2.2. Main components

Variational Autoencoder (VAE)

The image input will be compressed into a low dimensional latent space, called noisy latents, by using encoder. Then, this encoded latent will be fed into U-NET model. At the end, for inferencing, we use decoder to convert denoised image into actual image.

U-NET model

We can predict the added noise in the noisy latent using U-NET. By doing so, we can get the actual latents by subtracting the noise from the noisy latent.

Text-encoder, e.g., CLIP

Text prompts will be converted into an embedding space using the pre-trained text encoder (e.g., CLIP), that will then be the input of U-NET.

Scheduler

Scheduler defines the whole de-noising process (e.g.,the number of de-noising steps, stochastic or deterministic steps, algorithms for de-noising). To know more about the differences between these kinds of schedulers, check this link [7].

5. NOTE

- How to generate big and high-resolution images?

**Answer**: In addition to Stable Diffusion models, we can use Cascade Diffusion Models.

- How to speed up the image generation process? For example, running time of Diffusion = (T-1) x Running time GAN/VAE.

**Answer**:

Denoising Diffusion Implicit Models (DDIM): It does not require $q(x_t x_{t-1})$ to be a Markov process.
Progressive Distillation: It reduces the number of steps.
Guided Distillation: It combines Progressive Distillation and Latent Diffusion Models.
Consistency Models:
Low-rank Adaptation (LoRA): civitai

6. Summary [6]

- Variational AutoEncoders (VAEs): The encoder encodes data towards a distribution close to a gaussian, or data is compressed into a lower-dimensional latent space, whereas the decoder reconstructs data from the latent space.

- GANs: A generative network G is trained to take a random input (from a gaussian, for example) and to output a data from the target distribution.
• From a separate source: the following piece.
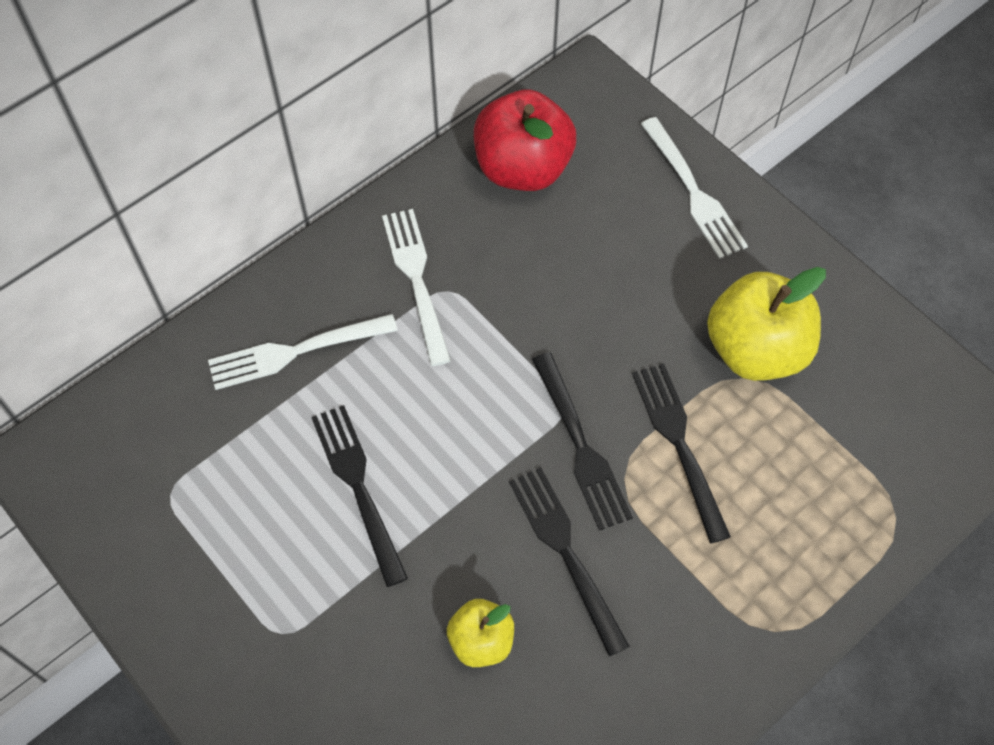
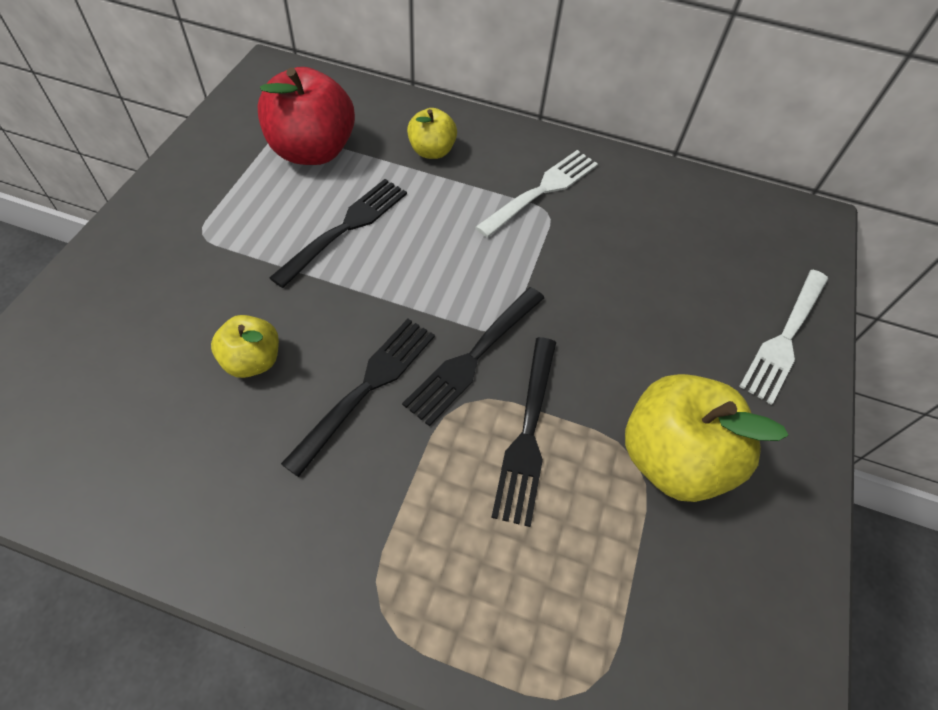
camera: 55 degrees right, 5 degrees down
white fork [208,314,398,390] -> yellow apple [407,108,457,159]
red apple [474,89,576,191] -> red apple moved to [258,67,355,165]
black fork [632,364,731,543] -> black fork turned 150 degrees clockwise [491,337,556,527]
A discriminative network D is trained to differentiate true data from generated data.

- Diffusion Probabilistic Models (DPMs): learn the reverse process of a well defined stochastic process that progressively destroy information, taking data from our complex target distribution and bringing them to a simple gaussian distribution. Specifically, it takes gaussian noise as an input and generating data from the distribution of interest.